[Raw data — start]

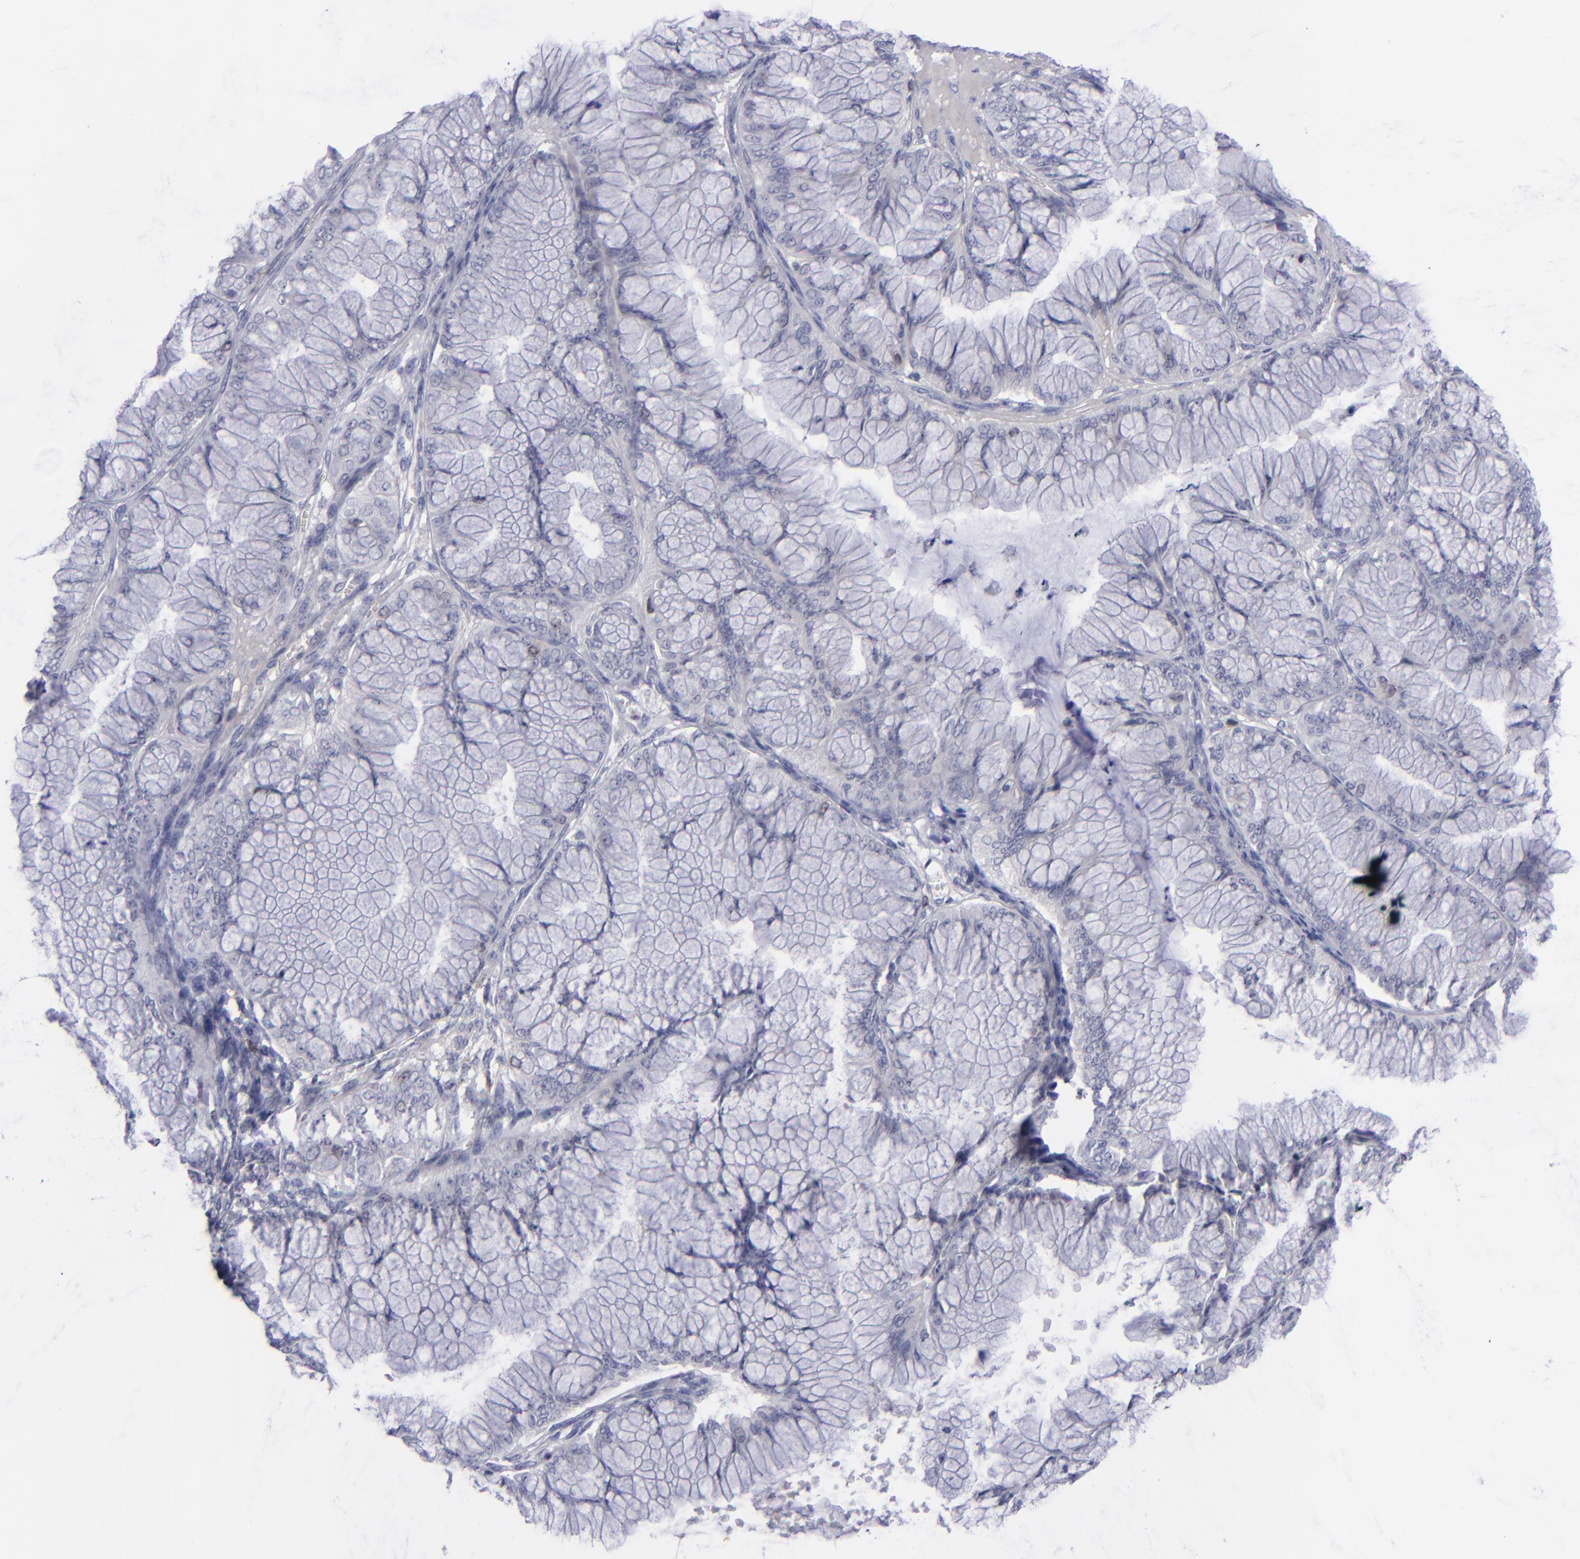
{"staining": {"intensity": "negative", "quantity": "none", "location": "none"}, "tissue": "ovarian cancer", "cell_type": "Tumor cells", "image_type": "cancer", "snomed": [{"axis": "morphology", "description": "Cystadenocarcinoma, mucinous, NOS"}, {"axis": "topography", "description": "Ovary"}], "caption": "Tumor cells show no significant protein expression in ovarian cancer (mucinous cystadenocarcinoma).", "gene": "AURKA", "patient": {"sex": "female", "age": 63}}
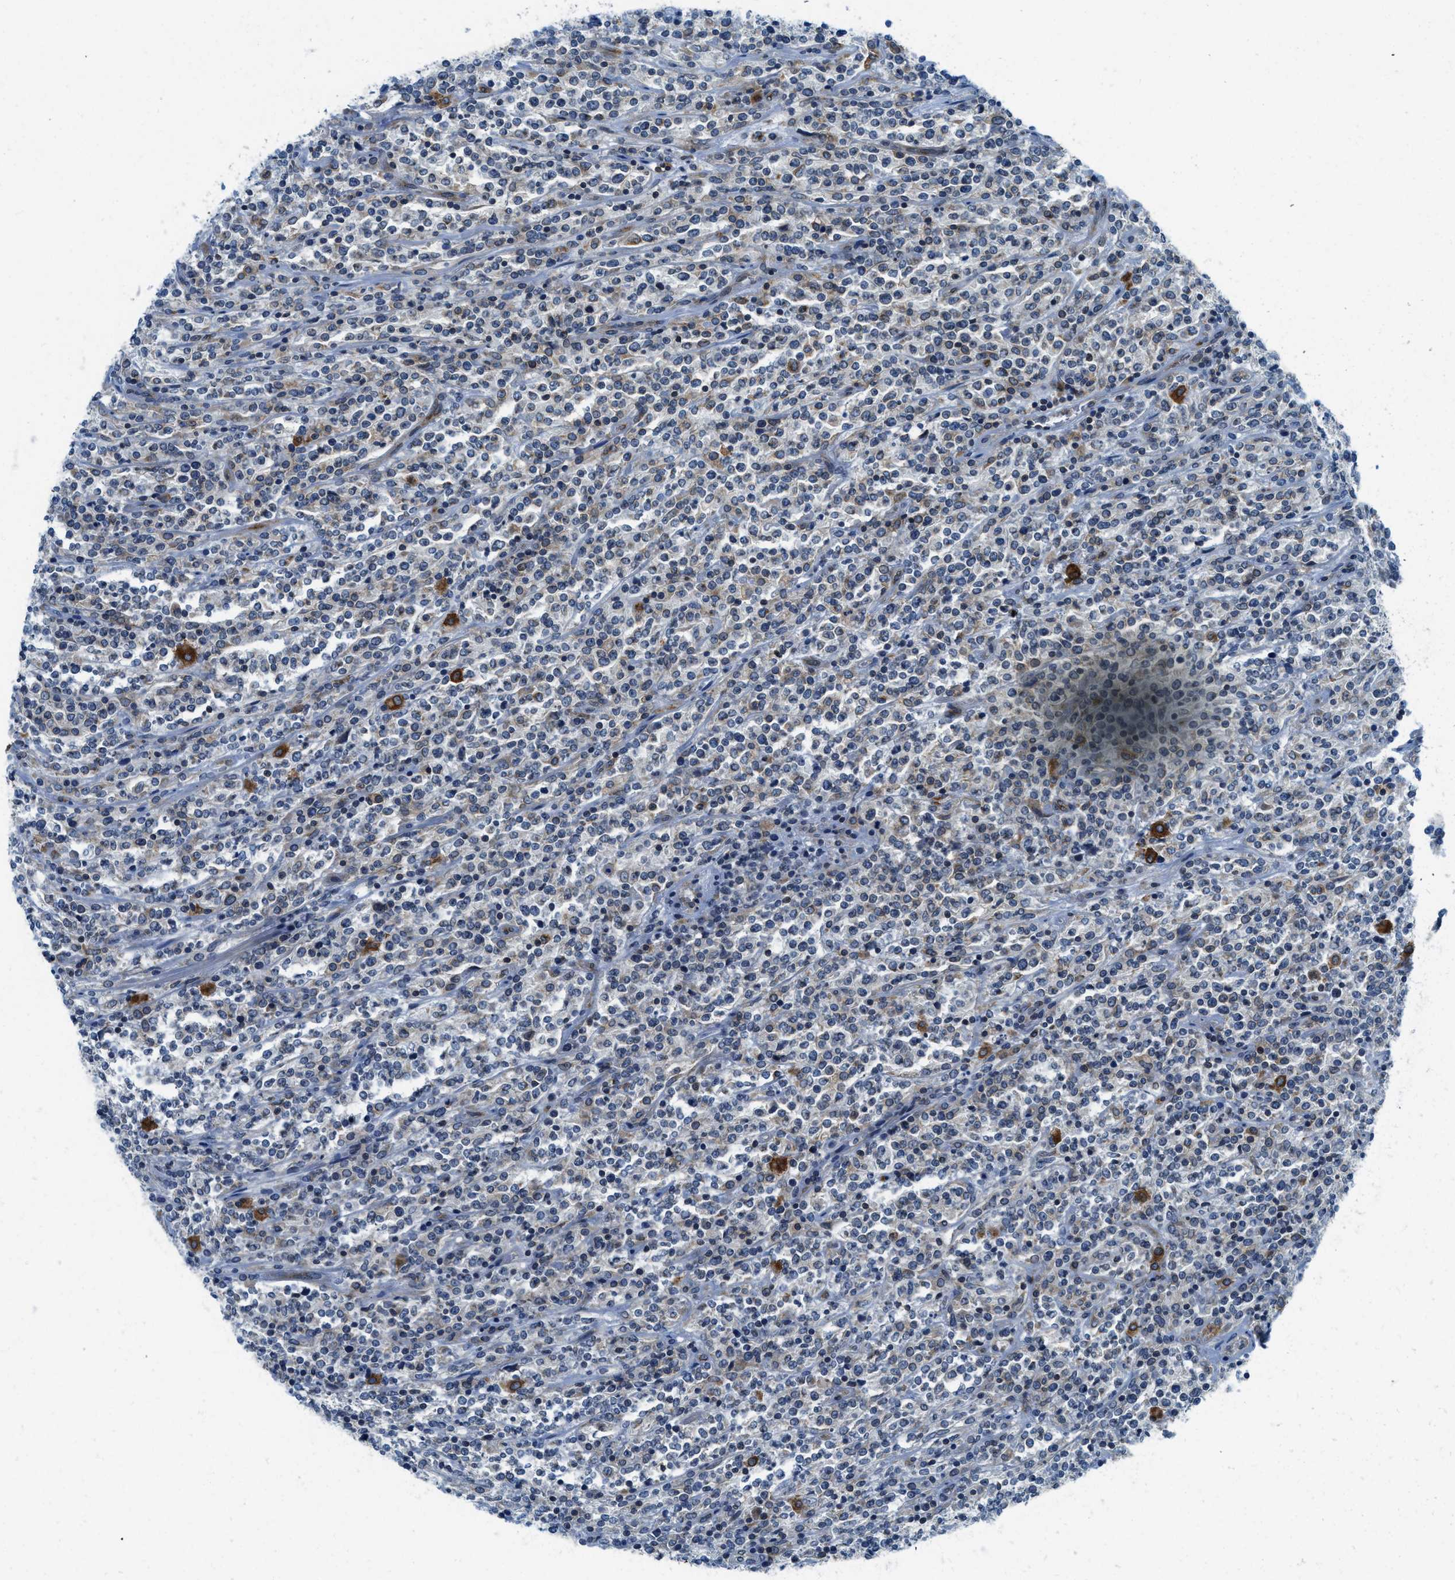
{"staining": {"intensity": "negative", "quantity": "none", "location": "none"}, "tissue": "lymphoma", "cell_type": "Tumor cells", "image_type": "cancer", "snomed": [{"axis": "morphology", "description": "Malignant lymphoma, non-Hodgkin's type, High grade"}, {"axis": "topography", "description": "Soft tissue"}], "caption": "Immunohistochemistry of high-grade malignant lymphoma, non-Hodgkin's type demonstrates no positivity in tumor cells.", "gene": "BCAP31", "patient": {"sex": "male", "age": 18}}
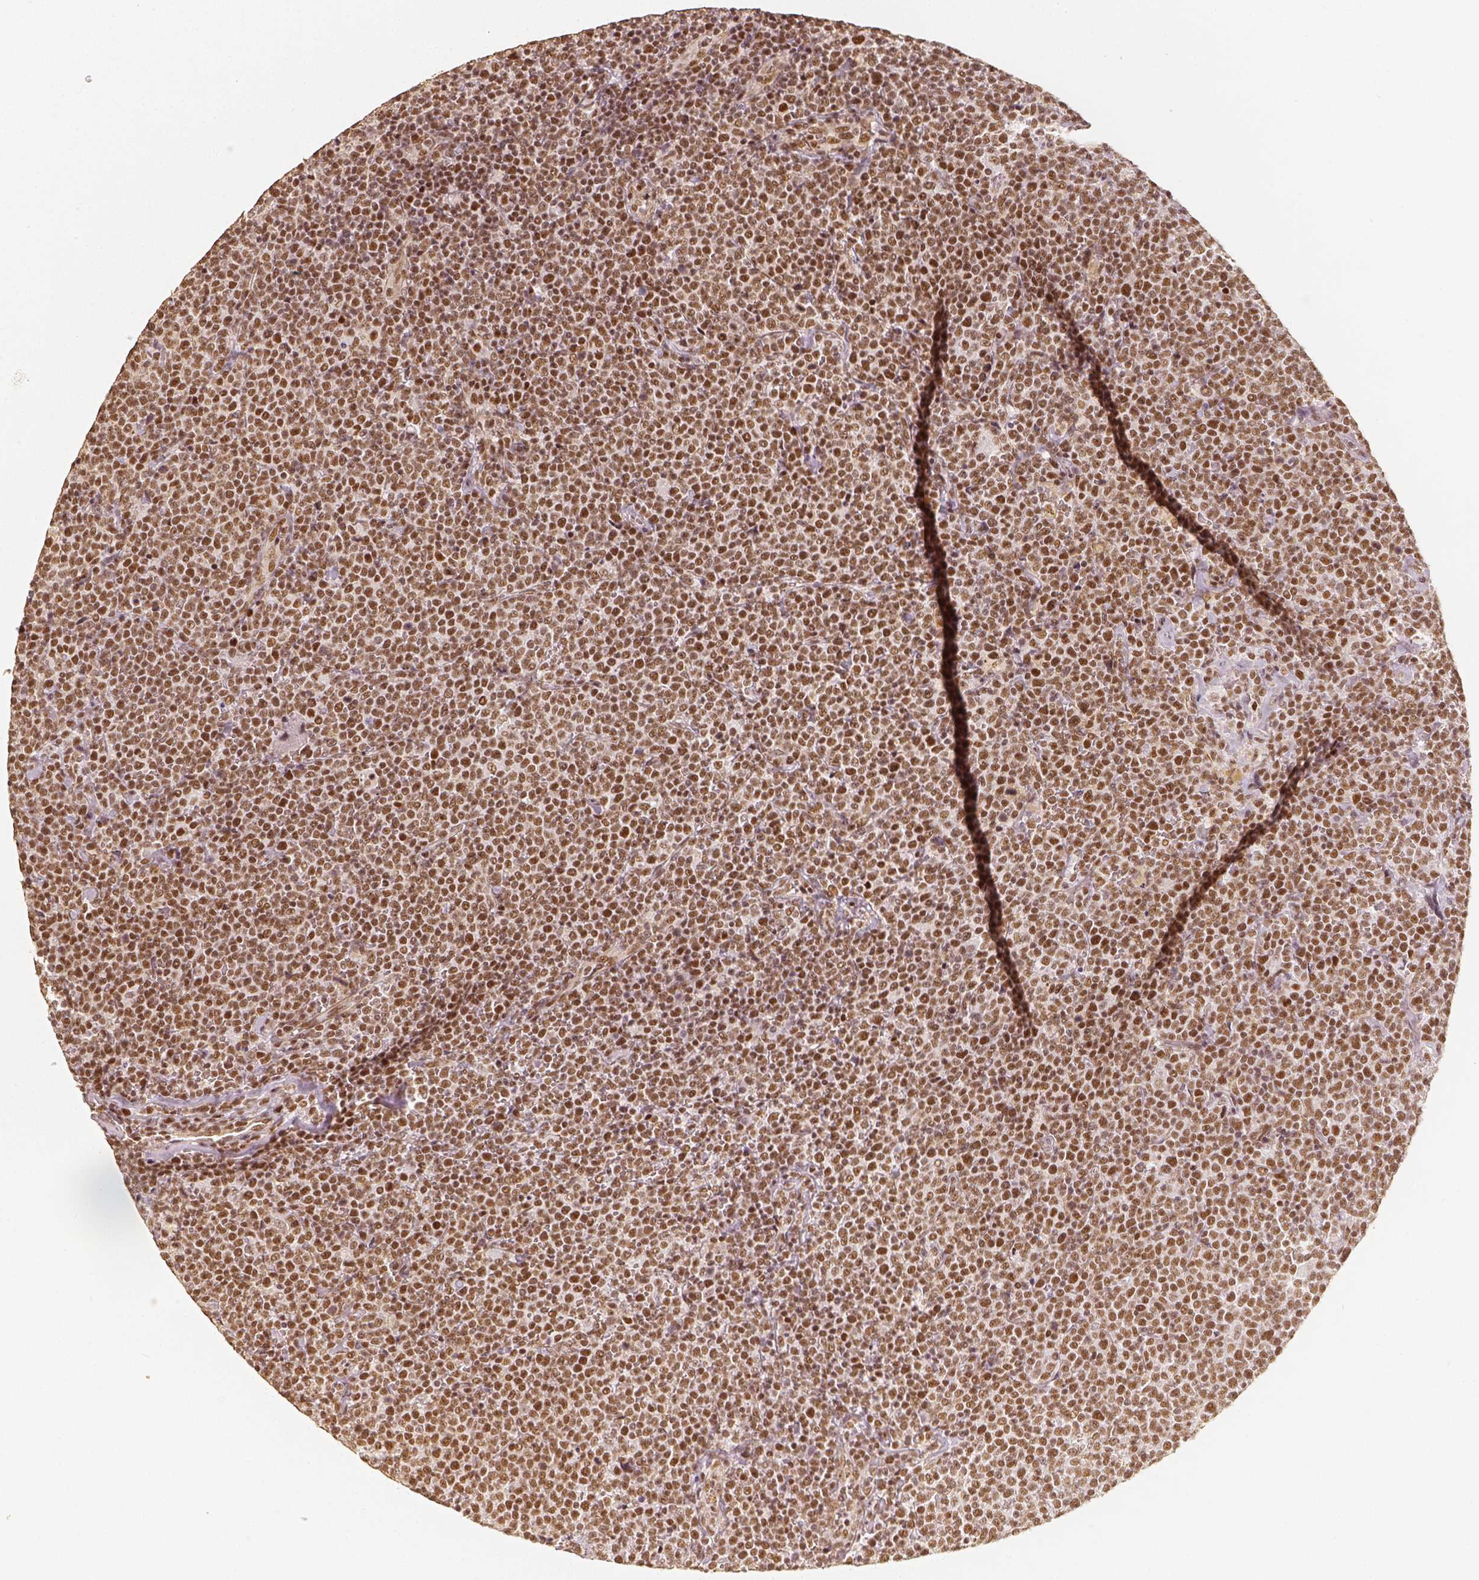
{"staining": {"intensity": "moderate", "quantity": ">75%", "location": "nuclear"}, "tissue": "lymphoma", "cell_type": "Tumor cells", "image_type": "cancer", "snomed": [{"axis": "morphology", "description": "Malignant lymphoma, non-Hodgkin's type, High grade"}, {"axis": "topography", "description": "Lymph node"}], "caption": "Lymphoma stained for a protein (brown) reveals moderate nuclear positive staining in approximately >75% of tumor cells.", "gene": "HDAC1", "patient": {"sex": "male", "age": 61}}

[Raw data — finish]

— Problem to solve —
Keep the pictures out, and write out the rest of the data above word for word.

— Problem solution —
{"staining": {"intensity": "negative", "quantity": "none", "location": "none"}, "tissue": "ovarian cancer", "cell_type": "Tumor cells", "image_type": "cancer", "snomed": [{"axis": "morphology", "description": "Cystadenocarcinoma, mucinous, NOS"}, {"axis": "topography", "description": "Ovary"}], "caption": "Tumor cells show no significant protein expression in ovarian cancer (mucinous cystadenocarcinoma).", "gene": "AURKA", "patient": {"sex": "female", "age": 63}}
{"staining": {"intensity": "negative", "quantity": "none", "location": "none"}, "tissue": "lymphoma", "cell_type": "Tumor cells", "image_type": "cancer", "snomed": [{"axis": "morphology", "description": "Malignant lymphoma, non-Hodgkin's type, High grade"}, {"axis": "topography", "description": "Soft tissue"}], "caption": "Immunohistochemistry of high-grade malignant lymphoma, non-Hodgkin's type demonstrates no positivity in tumor cells.", "gene": "BCAP31", "patient": {"sex": "male", "age": 18}}
{"staining": {"intensity": "moderate", "quantity": ">75%", "location": "nuclear"}, "tissue": "lymphoma", "cell_type": "Tumor cells", "image_type": "cancer", "snomed": [{"axis": "morphology", "description": "Malignant lymphoma, non-Hodgkin's type, High grade"}, {"axis": "topography", "description": "Lymph node"}], "caption": "Lymphoma stained for a protein (brown) reveals moderate nuclear positive staining in approximately >75% of tumor cells.", "gene": "HDAC1", "patient": {"sex": "male", "age": 61}}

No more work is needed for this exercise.